- [DATA FOR ANALYSIS]:

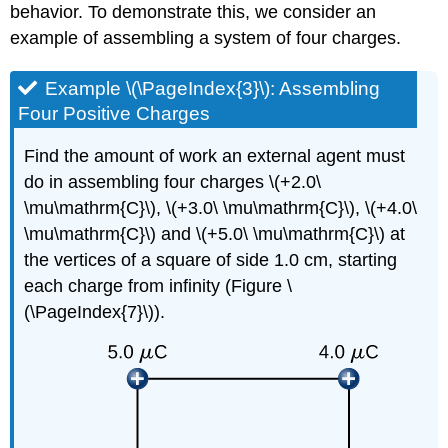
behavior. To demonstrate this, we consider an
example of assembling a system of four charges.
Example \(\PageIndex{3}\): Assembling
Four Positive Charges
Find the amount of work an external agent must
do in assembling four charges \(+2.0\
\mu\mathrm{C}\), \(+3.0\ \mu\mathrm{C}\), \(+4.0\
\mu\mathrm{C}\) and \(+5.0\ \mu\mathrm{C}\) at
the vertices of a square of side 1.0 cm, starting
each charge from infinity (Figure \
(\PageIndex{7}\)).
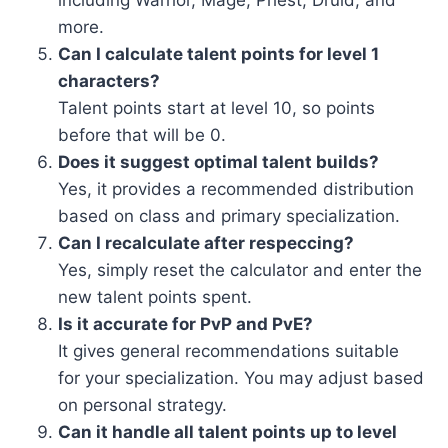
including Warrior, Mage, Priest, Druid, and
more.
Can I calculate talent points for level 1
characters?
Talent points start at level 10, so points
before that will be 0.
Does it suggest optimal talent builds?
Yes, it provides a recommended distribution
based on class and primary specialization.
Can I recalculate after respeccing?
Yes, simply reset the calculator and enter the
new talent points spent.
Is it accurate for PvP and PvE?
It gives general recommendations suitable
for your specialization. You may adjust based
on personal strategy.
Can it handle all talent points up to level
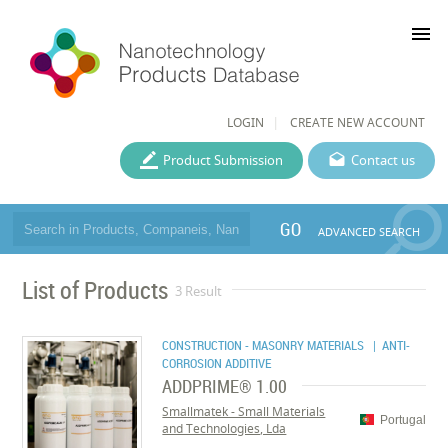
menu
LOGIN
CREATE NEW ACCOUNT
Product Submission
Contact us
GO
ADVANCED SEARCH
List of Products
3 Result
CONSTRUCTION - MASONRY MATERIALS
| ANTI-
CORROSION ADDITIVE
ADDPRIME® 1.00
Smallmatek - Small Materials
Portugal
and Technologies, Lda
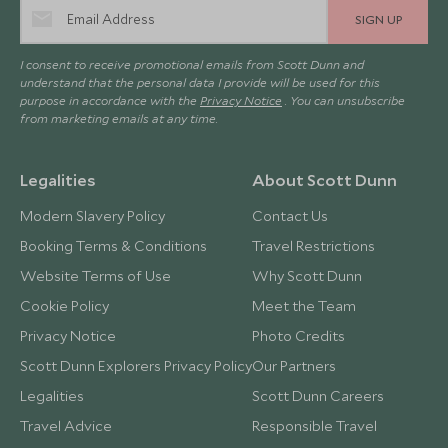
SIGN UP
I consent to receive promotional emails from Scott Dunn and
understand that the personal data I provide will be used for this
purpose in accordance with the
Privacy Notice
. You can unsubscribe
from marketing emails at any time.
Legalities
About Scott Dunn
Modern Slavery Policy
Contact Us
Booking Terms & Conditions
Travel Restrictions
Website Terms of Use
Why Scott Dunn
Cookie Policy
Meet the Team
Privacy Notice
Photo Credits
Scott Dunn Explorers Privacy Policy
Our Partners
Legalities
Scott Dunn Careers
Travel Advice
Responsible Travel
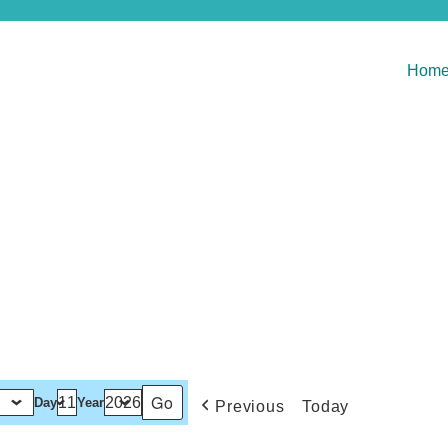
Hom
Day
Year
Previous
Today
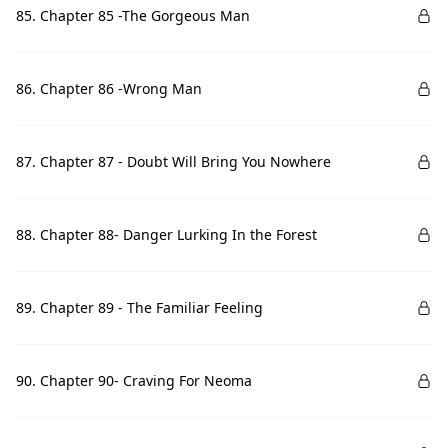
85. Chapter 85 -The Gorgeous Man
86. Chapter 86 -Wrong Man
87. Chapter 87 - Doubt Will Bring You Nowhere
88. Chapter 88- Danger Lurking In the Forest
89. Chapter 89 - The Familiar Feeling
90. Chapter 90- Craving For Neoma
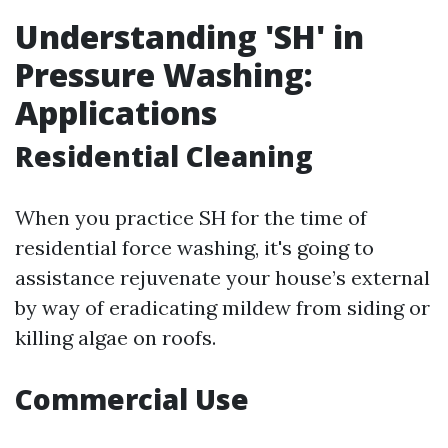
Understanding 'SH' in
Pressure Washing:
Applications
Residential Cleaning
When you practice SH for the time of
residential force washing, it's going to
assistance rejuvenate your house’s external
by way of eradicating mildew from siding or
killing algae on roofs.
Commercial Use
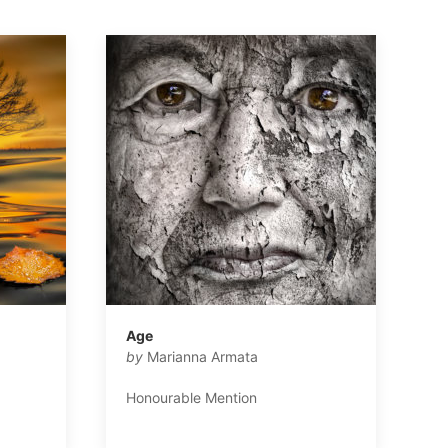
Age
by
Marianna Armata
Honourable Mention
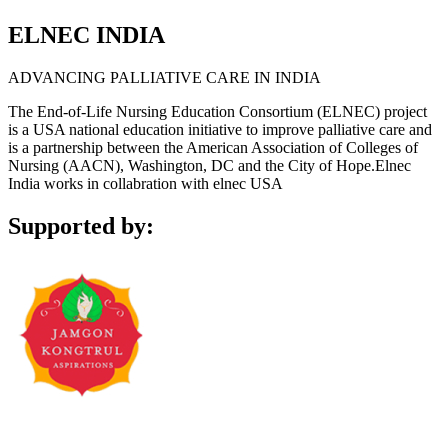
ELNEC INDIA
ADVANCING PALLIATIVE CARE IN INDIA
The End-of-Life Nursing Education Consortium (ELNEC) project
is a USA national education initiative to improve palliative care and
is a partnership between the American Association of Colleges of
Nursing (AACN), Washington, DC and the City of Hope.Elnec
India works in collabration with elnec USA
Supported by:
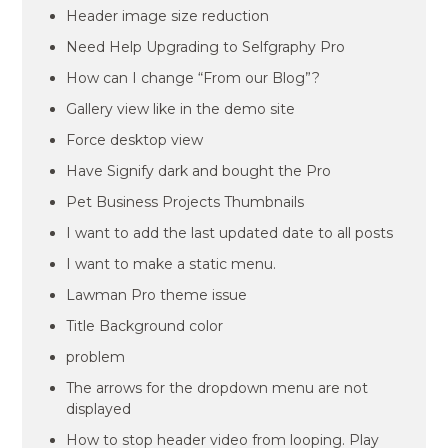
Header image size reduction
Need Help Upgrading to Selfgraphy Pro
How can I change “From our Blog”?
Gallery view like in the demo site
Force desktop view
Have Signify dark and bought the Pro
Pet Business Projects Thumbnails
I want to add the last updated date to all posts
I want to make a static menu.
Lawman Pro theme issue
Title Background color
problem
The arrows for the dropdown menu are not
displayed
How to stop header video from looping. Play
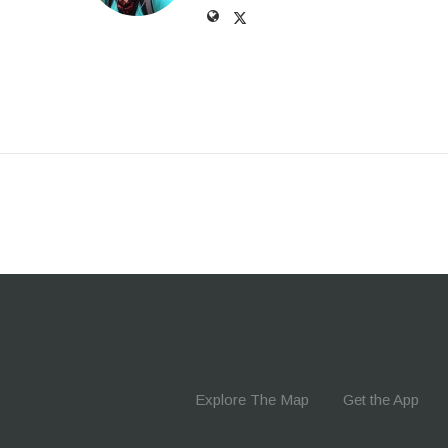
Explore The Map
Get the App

...

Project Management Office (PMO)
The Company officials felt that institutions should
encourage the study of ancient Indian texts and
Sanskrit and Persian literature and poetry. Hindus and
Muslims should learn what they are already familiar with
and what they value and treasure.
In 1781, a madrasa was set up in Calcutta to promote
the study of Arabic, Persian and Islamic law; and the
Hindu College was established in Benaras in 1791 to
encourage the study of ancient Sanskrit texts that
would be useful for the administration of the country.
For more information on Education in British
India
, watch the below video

- [PROBLEM REQUIREMENTS]: Rewrite the items starting at the line that contains "Header image size reduction" and ending after the line that contains "Get the App", with "Thumbnails" replaced by "Previews" and nothing else changed. Leave the pictures out.

- [WRITTEN ANSWER]:
Header image size reduction
Need Help Upgrading to Selfgraphy Pro
How can I change “From our Blog”?
Gallery view like in the demo site
Force desktop view
Have Signify dark and bought the Pro
Pet Business Projects Previews
I want to add the last updated date to all posts
I want to make a static menu.
Lawman Pro theme issue
Title Background color
problem
The arrows for the dropdown menu are not
displayed
How to stop header video from looping. Play
Explore The Map
Get the App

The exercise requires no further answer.